2. Why Naive 3D Is Expensive, and How to Factorize It Intermediate

The $3\times$ parameter blow-up of full 3D convolution is real, and early 3D networks were both heavy and hard to train from scratch because video datasets were small relative to ImageNet. Two ideas solved this. The first, R(2+1)D, factorizes each 3D convolution into a 2D spatial convolution followed by a 1D temporal convolution. A full $k_t \times k_h \times k_w$ kernel is replaced by a $1 \times k_h \times k_w$ spatial kernel and a $k_t \times 1 \times 1$ temporal kernel applied in sequence. This has fewer parameters, and crucially it inserts a non-linearity between the spatial and temporal steps, giving the block more representational power than a single 3D convolution with the same receptive field. The math of the parameter saving is direct: a full kernel on $C$ channels uses $k_t k_h k_w C^2$ weights, while the factorized pair uses $k_h k_w C M + k_t M C$ weights, where the intermediate width $M$ is chosen to roughly match the original budget.

The second idea, I3D (Inflated 3D), addresses the data problem rather than the parameter count. Instead of training a 3D network from scratch, it takes a 2D network already pretrained on ImageNet and inflates every 2D kernel into 3D by replicating it $k_t$ times along the new temporal axis and dividing by $k_t$ so the response to a static clip matches the 2D network's response to a single frame. The division is just an average: on a frozen clip all $k_t$ copies see the identical frame, so summing $k_t$ identical responses and dividing by $k_t$ returns exactly the original 2D activation, which is what makes the inflated network start out behaving like its pretrained parent. The 3D network thus starts with strong spatial features and only needs to learn the temporal refinements, which is why I3D trained on the Kinetics dataset set the standard for years. The R(2+1)D factorization is shown below.

import torch
import torch.nn as nn

class R2Plus1DBlock(nn.Module):
    """Factorize a 3D conv into spatial (2D) then temporal (1D) convolutions."""
    def __init__(self, in_ch, out_ch, t_kernel=3, s_kernel=3):
        super().__init__()
        # choose the intermediate width M so total params ~ a full 3D conv
        mid = (t_kernel * s_kernel * s_kernel * in_ch * out_ch) // \
              (s_kernel * s_kernel * in_ch + t_kernel * out_ch)

▶ [Supplied data]:
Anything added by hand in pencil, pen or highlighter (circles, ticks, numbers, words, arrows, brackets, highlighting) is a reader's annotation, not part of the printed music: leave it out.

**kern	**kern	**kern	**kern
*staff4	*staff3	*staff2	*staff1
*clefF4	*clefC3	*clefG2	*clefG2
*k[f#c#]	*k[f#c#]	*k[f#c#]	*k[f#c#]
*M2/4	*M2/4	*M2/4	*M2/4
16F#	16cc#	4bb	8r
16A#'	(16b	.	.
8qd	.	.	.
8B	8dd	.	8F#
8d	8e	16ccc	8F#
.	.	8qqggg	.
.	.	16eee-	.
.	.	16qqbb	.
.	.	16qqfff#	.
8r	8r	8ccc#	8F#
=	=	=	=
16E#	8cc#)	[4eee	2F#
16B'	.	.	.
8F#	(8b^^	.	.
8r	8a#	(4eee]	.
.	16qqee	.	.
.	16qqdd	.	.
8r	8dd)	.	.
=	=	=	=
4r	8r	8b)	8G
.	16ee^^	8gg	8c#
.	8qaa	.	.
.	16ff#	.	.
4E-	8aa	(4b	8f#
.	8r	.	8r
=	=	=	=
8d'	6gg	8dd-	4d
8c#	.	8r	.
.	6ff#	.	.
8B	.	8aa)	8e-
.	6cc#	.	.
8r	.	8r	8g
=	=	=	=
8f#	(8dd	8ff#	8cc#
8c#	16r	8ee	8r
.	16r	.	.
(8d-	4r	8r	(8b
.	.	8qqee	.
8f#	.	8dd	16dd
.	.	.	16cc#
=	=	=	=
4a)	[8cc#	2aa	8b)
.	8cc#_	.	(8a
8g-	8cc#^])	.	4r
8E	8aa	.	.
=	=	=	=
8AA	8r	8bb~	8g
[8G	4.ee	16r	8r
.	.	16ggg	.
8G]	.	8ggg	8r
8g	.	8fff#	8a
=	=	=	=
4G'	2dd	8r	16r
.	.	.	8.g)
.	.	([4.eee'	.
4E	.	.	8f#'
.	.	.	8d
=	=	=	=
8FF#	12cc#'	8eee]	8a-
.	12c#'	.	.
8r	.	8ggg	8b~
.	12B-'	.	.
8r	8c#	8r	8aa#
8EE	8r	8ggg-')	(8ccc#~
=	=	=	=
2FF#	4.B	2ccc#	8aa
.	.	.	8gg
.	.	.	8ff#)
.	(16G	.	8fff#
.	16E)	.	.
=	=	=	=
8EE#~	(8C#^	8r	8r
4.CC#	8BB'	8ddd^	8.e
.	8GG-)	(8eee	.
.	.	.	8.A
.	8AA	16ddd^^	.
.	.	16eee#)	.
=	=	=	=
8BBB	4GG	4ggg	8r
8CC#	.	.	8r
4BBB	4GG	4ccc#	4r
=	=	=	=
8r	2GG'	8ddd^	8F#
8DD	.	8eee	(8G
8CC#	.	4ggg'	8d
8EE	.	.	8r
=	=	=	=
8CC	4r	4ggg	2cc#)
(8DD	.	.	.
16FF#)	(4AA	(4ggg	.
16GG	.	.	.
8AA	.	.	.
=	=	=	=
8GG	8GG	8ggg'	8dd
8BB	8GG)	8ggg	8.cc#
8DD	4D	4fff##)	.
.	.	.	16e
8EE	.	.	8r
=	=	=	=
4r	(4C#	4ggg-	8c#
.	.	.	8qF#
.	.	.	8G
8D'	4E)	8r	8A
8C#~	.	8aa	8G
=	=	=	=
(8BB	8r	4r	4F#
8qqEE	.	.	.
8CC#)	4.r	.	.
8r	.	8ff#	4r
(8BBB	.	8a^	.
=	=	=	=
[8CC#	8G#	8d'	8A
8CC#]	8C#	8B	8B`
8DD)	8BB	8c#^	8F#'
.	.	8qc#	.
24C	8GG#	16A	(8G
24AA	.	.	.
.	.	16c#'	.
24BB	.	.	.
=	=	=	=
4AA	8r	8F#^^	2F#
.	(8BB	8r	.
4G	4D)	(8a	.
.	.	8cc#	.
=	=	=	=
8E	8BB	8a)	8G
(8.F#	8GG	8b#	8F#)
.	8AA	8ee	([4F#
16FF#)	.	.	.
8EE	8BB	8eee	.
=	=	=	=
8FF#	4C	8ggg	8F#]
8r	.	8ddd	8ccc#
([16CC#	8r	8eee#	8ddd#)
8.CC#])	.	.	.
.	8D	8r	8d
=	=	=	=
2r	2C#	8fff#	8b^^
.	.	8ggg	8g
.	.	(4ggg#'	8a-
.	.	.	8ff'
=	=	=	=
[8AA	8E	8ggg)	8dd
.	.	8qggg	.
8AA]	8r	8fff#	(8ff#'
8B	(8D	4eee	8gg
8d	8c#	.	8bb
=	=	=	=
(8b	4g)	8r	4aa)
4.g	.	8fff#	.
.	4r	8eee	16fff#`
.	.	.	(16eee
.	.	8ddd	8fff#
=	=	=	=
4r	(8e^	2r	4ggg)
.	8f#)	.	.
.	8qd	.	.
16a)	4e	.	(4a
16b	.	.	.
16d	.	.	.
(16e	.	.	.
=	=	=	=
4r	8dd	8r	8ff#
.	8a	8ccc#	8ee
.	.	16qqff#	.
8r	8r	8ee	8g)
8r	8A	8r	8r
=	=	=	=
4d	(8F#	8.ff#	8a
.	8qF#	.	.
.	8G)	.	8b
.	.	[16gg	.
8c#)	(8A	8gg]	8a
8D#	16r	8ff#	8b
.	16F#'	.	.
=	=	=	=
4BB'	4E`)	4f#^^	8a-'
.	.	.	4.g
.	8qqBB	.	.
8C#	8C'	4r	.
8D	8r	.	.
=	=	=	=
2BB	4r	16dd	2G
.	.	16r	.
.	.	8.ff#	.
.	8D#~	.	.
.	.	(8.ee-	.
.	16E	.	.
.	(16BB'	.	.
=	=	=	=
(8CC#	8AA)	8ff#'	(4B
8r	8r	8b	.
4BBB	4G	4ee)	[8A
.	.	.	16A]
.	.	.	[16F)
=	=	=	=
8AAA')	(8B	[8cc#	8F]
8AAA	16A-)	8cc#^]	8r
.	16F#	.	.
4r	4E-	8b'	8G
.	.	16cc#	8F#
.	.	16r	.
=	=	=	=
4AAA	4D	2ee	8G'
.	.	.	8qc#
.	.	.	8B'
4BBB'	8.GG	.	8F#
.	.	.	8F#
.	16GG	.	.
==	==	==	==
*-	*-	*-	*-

▶ [Tasks]:
• A. Answer these from the text on factorizing 3D convolutions, not from the items:
(i) In R(2+1)D, which spatial kernel shape replaces part of the full kernel?
(ii) In I3D, how many times is each 2D kernel replicated along the new temporal axis?
(iii) On which dataset was I3D trained when it set the standard for years?
• B. Rewrite the text on factorizing 3D convolutions from "# choose the" to "t_kernel * out_ch)", putting "hidden width" in place of "intermediate width".
• C. Extend the text on factorizing 3D convolutions, picking up right after its final line.

▶ [Exercise responses]:
• A.
(i) $1 \times k_h \times k_w$
(ii) $k_t$ times
(iii) Kinetics

• B.
# choose the hidden width M so total params ~ a full 3D conv
        mid = (t_kernel * s_kernel * s_kernel * in_ch * out_ch) // \
              (s_kernel * s_kernel * in_ch + t_kernel * out_ch)

• C.
        self.spatial = nn.Conv3d(in_ch, mid, kernel_size=(1, s_kernel, s_kernel),
                                 padding=(0, s_kernel // 2, s_kernel // 2))
        self.bn1 = nn.BatchNorm3d(mid)
        self.temporal = nn.Conv3d(mid, out_ch, kernel_size=(t_kernel, 1, 1),
                                  padding=(t_kernel // 2, 0, 0))
        self.bn2 = nn.BatchNorm3d(out_ch)
        self.relu = nn.ReLU(inplace=True)

    def forward(self, x):
        x = self.relu(self.bn1(self.spatial(x)))   # spatial mixing, then non-linearity
        x = self.relu(self.bn2(self.temporal(x)))  # temporal mixing
        return x

block = R2Plus1DBlock(32, 64)
print("out:", block(torch.randn(1, 32, 16, 28, 28)).shape)  # out: torch.Size([1, 64, 16, 28, 28])

Code Fragment 2: The R2Plus1DBlock: one 3D convolution becomes a spatial-only convolution (kernel $1 \times 3 \times 3$) then a temporal-only convolution (kernel $3 \times 1 \times 1$), with a ReLU between them. The intermediate width mid is sized so the factorized pair roughly matches a full 3D conv's budget; the extra non-linearity is what makes the block more expressive than the full kernel it replaces, not merely cheaper.

Library Shortcut: A Pretrained R(2+1)D in Three Lines

Building and training a video backbone from scratch needs a Kinetics-scale dataset and days of GPU time. TorchVision ships R(2+1)D, S3D, and MViT pretrained on Kinetics, so transfer learning to your own action labels (the video analogue of the ImageNet transfer of Chapter 21) is three lines plus a new head:

# Load a Kinetics-pretrained R(2+1)D-18 and retarget it to your own action labels.
# Reusing the weights and their bundled transforms avoids train-test mismatch bugs.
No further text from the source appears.